→ **O que fazer**: Atualize a parte do texto sobre o aniversário de Gilberto Gil começando em "Na África, onde" e seguindo até "Brasil está mal.", com "festa" trocado por "celebração".

→ **Trecho do texto**:

····················

Em live antológica de aniversário, Gilberto Gil nos relembra que Sertão não é sertanejo universitário
Dos movimentos mais antigos humanos na Terra, está pedir-se ajuda à gente preta de cabeça branca.
Na África, onde começou nossa aventura neste planeta, cultivava-se, como até hoje, o hábito de ter em pessoas idosas referências para a cura de todo o mal. Fosse do corpo ou do espírito.
Nossa primeira ciência.
Gilberto Gil completa 78 anos de idade.
E o Brasil está doente.
Do corpo e do espírito.
Para comemorar, juntou sua banda “junina”, sua família, um patrocinador, e fez uma live.
“Fé na festa” – O título do evento.
Outra coisa que os primeiros humanos faziam para espantar o mal era reunir a tribo e fazer uma festa.
E o Brasil está mal.
Do corpo e do espírito.
O corpo e o espírito de um país, qualquer país, qualquer nação, são forjados em seu sertão.
O sertão brasileiro foi, nos últimos cinco anos, sequestrado.
O sertanejo universitário o levou para casas de luxo em São Paulo e Goiás, misturou-o com uísque, energéticos e carros de grife com ar-condicionado.

····················

→ **Trecho da fonte**:
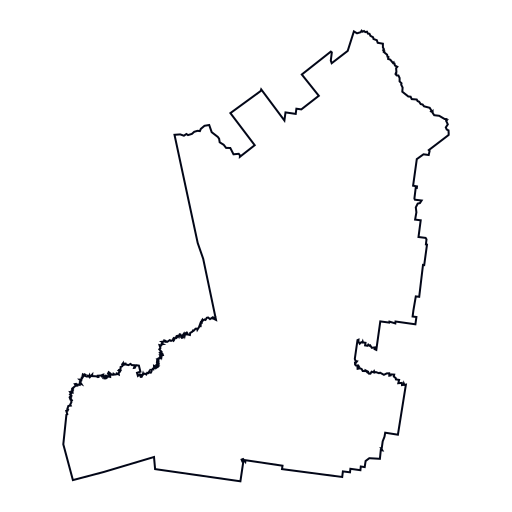 outline of Lachlan, New South Wales, Australia
{"feature_id": "25037944B93105500759341", "entity_name": "Lachlan", "entity_type": "district", "adm_level": 2, "iso_a3": "AUS", "parent_name": "Australia", "parent_adm1": "New South Wales", "projection": "mercator", "projection_center": [147.012, -32.8], "detail": "fine", "context": "isolated", "style": "outline", "palette": "ink", "viewbox_px": 512, "rotation_deg": 0, "n_neighbors": 0, "source": "geoboundaries", "source_scale": "gbopen_adm2", "svg_char_len": 6004}
<svg xmlns="http://www.w3.org/2000/svg" viewBox="0 0 512 512"><path d="M379.9,458.8L380.8,450.0L382.3,450.3L381.2,448.4L381.7,448.5L382.7,441.3L384.5,436.7L385.2,432.7L397.9,434.7L405.9,384.6L404.4,384.9L403.9,383.7L403.7,384.8L402.0,385.1L401.8,382.9L398.3,383.2L399.1,379.9L395.9,379.4L395.8,378.2L393.8,376.5L394.2,374.6L391.1,374.4L390.7,375.4L389.3,375.7L389.2,373.3L386.8,373.4L383.9,374.8L380.1,372.7L379.0,373.2L375.9,372.1L374.7,372.5L374.1,371.2L373.4,372.3L371.6,371.7L370.4,373.7L369.0,373.7L368.2,372.1L366.8,372.9L367.7,371.5L365.4,370.3L365.3,371.1L362.7,371.0L361.7,369.1L360.1,368.3L357.6,368.8L357.5,367.4L358.9,366.6L358.2,365.4L356.1,365.6L355.1,364.6L355.0,363.1L355.5,363.3L357.0,361.3L355.6,361.0L354.8,358.9L357.5,340.1L358.5,339.7L358.4,341.5L359.7,343.7L361.3,342.2L362.4,342.5L362.7,341.7L362.9,342.4L365.5,342.8L365.1,345.4L367.6,345.8L368.3,344.6L369.7,345.8L370.2,345.4L371.8,347.8L375.6,347.3L375.9,348.0L374.9,347.9L374.6,349.1L376.3,349.9L380.3,321.4L389.2,322.6L389.4,321.6L395.3,323.4L395.5,321.5L415.4,324.3L416.4,317.0L412.6,316.5L413.4,310.4L415.8,296.4L419.2,296.8L423.0,264.9L424.2,265.1L427.0,244.6L425.9,244.4L426.5,239.4L425.6,237.9L418.5,237.0L420.7,220.3L415.1,219.6L416.4,212.3L415.8,207.4L417.7,203.6L419.9,203.1L421.6,200.5L414.9,199.7L414.4,198.5L415.7,187.9L416.8,188.0L417.0,186.4L413.1,185.7L416.8,159.1L423.5,154.3L428.7,155.0L429.6,151.0L428.8,150.1L448.6,135.0L448.7,133.9L448.5,130.4L446.7,129.5L445.8,127.4L447.8,124.4L446.2,120.9L446.8,120.2L446.2,120.2L446.4,119.1L444.6,119.0L439.2,115.8L434.2,115.2L432.7,113.0L432.6,111.4L432.1,112.0L431.2,111.5L431.7,111.1L429.7,107.8L424.0,106.3L422.6,104.5L420.7,104.1L419.1,101.7L417.6,101.1L416.7,99.5L411.7,99.1L410.6,96.7L408.3,96.5L402.3,91.7L402.6,87.6L401.2,84.7L401.5,83.3L399.6,81.4L399.6,78.0L398.4,75.5L396.6,75.4L396.0,74.6L396.2,73.5L395.7,73.5L396.4,71.7L396.1,68.2L397.3,66.8L394.9,65.5L394.5,63.6L393.8,63.5L393.6,62.5L393.0,63.0L390.3,59.7L388.1,58.9L388.4,57.0L387.5,56.7L387.1,54.7L383.7,51.9L384.3,51.1L383.2,50.1L383.9,49.2L382.9,47.4L382.9,43.7L377.7,42.8L376.8,40.2L373.5,39.0L373.1,37.3L370.4,35.8L369.5,33.8L367.9,33.6L367.0,31.7L365.3,32.1L364.0,31.0L362.7,31.7L361.6,30.7L360.7,32.2L357.0,33.3L353.9,31.4L347.7,50.9L331.7,63.2L330.8,60.6L331.8,52.4L330.8,51.6L301.8,74.5L318.8,95.8L301.3,109.4L296.4,108.7L295.7,113.9L285.5,112.4L284.4,120.5L261.2,89.4L260.7,91.0L230.4,113.1L254.7,145.2L239.9,156.8L240.0,155.4L238.7,153.8L233.5,154.3L230.3,148.0L226.1,147.9L223.7,144.8L219.7,142.3L219.1,138.7L217.8,136.9L211.7,132.2L209.2,125.0L204.5,125.8L200.8,128.9L199.9,131.1L197.6,130.8L194.2,131.8L191.9,133.9L188.0,135.1L186.4,134.0L183.9,135.7L180.2,134.4L174.5,134.8L197.7,243.0L203.2,258.8L216.0,319.9L213.6,318.7L214.2,317.9L212.7,318.3L212.6,317.4L210.0,319.1L208.1,317.5L206.8,317.8L205.5,319.9L204.6,319.5L203.2,320.4L202.6,319.7L202.3,320.7L201.9,319.6L201.7,322.6L200.8,322.2L199.6,325.5L200.7,324.9L200.6,326.2L199.6,326.2L197.4,329.7L197.2,328.7L195.6,328.7L193.6,330.8L193.0,330.5L192.3,331.7L190.2,332.9L189.9,335.0L186.7,334.2L187.3,333.2L186.8,332.5L185.8,333.1L186.2,334.4L185.0,334.3L184.7,335.7L184.0,333.5L182.7,335.3L183.1,336.1L182.3,336.6L182.9,337.5L181.9,337.9L181.2,337.2L181.6,335.5L180.5,335.6L180.3,334.4L179.7,334.3L178.9,336.8L178.2,335.7L176.8,336.0L177.0,337.3L176.4,338.0L175.5,337.5L174.7,338.7L173.7,338.1L173.2,338.9L173.8,339.9L174.3,339.6L173.5,340.8L172.7,340.1L171.0,340.9L169.8,340.1L167.3,341.8L165.7,341.8L165.6,340.9L164.2,340.4L163.9,341.5L161.8,341.8L162.6,342.3L161.8,343.6L162.8,344.1L161.9,344.2L161.2,345.5L159.5,345.1L160.4,348.1L159.3,349.3L161.7,352.0L161.5,353.0L160.7,352.0L159.8,352.7L161.0,354.1L162.5,354.0L162.9,355.1L161.7,355.3L161.5,356.6L160.9,355.0L160.0,355.1L160.5,356.0L159.6,357.6L160.2,358.3L158.6,358.4L158.5,359.7L158.0,358.9L157.1,359.2L158.1,360.8L157.1,360.9L156.9,362.5L157.5,363.2L158.5,362.7L158.8,363.9L157.5,365.0L156.9,364.1L156.6,364.6L157.1,365.7L158.5,366.1L157.7,367.0L156.5,366.3L156.7,367.4L156.0,368.0L155.5,366.5L154.0,365.8L154.1,368.3L153.0,368.6L153.2,369.5L151.1,369.8L151.5,371.5L150.8,372.7L149.2,372.5L149.1,371.7L148.3,373.1L147.2,372.8L146.3,374.5L144.8,373.6L143.4,374.3L143.1,373.5L142.7,374.9L141.0,374.9L142.1,375.9L141.6,376.9L140.7,376.9L139.9,374.9L140.6,374.7L139.8,374.4L137.9,375.9L137.0,372.8L140.4,371.7L138.9,365.6L136.1,365.2L134.8,367.8L134.0,367.9L134.8,365.6L134.4,365.2L131.8,365.1L130.5,363.9L128.5,365.1L125.8,364.5L125.6,363.6L124.5,363.6L125.0,364.5L123.6,364.9L123.8,364.0L122.9,364.3L122.9,363.4L122.2,364.3L122.7,364.8L122.3,366.2L120.6,367.0L120.5,369.4L119.6,369.7L120.2,370.3L118.8,370.7L119.9,371.7L118.6,373.0L118.8,374.5L116.9,373.6L116.9,374.2L114.7,374.6L113.4,373.7L113.0,374.8L110.0,374.5L110.5,373.6L108.7,372.2L108.0,373.6L110.2,375.7L110.2,376.9L107.3,376.1L107.8,376.8L106.3,377.2L106.6,377.9L105.8,378.4L104.8,378.4L105.3,376.9L104.5,377.2L105.3,376.0L103.1,376.4L103.3,374.6L102.3,374.9L101.9,376.3L101.3,375.5L98.0,375.7L98.4,377.0L97.9,377.1L96.3,376.3L92.1,376.1L92.2,374.6L90.0,377.0L89.5,375.3L88.9,376.6L87.8,375.7L87.0,376.6L84.4,375.7L85.3,374.7L84.4,374.3L83.8,375.2L82.8,374.5L82.5,376.0L83.1,376.6L82.2,378.1L81.7,377.9L81.4,379.6L79.6,379.6L81.0,380.9L80.0,381.8L81.4,384.0L79.8,383.2L79.7,384.9L78.0,384.5L77.6,385.6L76.6,385.7L76.0,383.9L74.9,384.1L75.9,385.5L72.4,388.4L72.9,388.9L72.2,389.4L72.8,390.2L72.0,390.8L72.4,391.5L71.6,391.6L72.1,392.5L70.2,392.2L71.1,393.7L70.1,394.4L71.5,395.9L71.0,396.5L69.7,395.9L70.7,397.1L69.7,397.5L70.3,399.2L71.0,398.9L71.9,400.4L71.2,400.8L71.4,402.2L70.2,404.6L70.7,405.6L68.4,405.9L67.3,409.0L68.1,409.5L67.6,410.7L66.3,410.9L67.3,414.2L66.4,414.8L63.3,444.3L72.9,480.1L103.7,472.0L154.0,457.0L155.1,469.1L240.4,481.3L243.3,461.7L242.4,461.6L241.6,459.6L243.1,459.0L245.3,461.8L245.5,460.2L282.5,465.7L282.0,469.1L342.2,477.0L342.9,471.4L350.0,472.3L350.4,468.8L360.4,470.2L360.8,466.5L364.7,467.1L365.6,461.0L369.3,458.2L379.9,458.8Z" fill="none" stroke="#020617" stroke-width="2"/></svg>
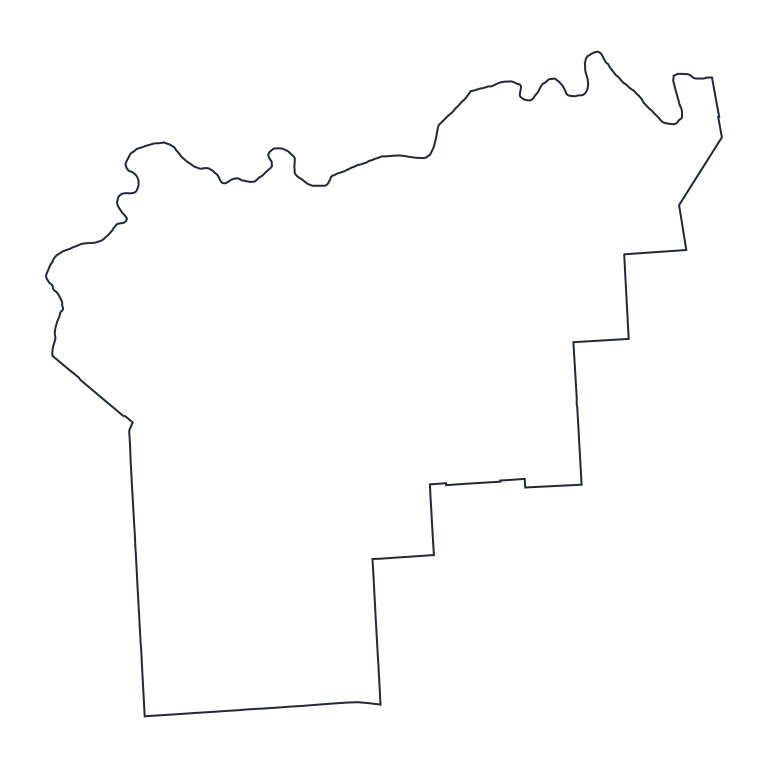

····················

→ **Em resposta**:
Na África, onde começou nossa aventura neste planeta, cultivava-se, como até hoje, o hábito de ter em pessoas idosas referências para a cura de todo o mal. Fosse do corpo ou do espírito.
Nossa primeira ciência.
Gilberto Gil completa 78 anos de idade.
E o Brasil está doente.
Do corpo e do espírito.
Para comemorar, juntou sua banda “junina”, sua família, um patrocinador, e fez uma live.
“Fé na celebração” – O título do evento.
Outra coisa que os primeiros humanos faziam para espantar o mal era reunir a tribo e fazer uma celebração.
E o Brasil está mal.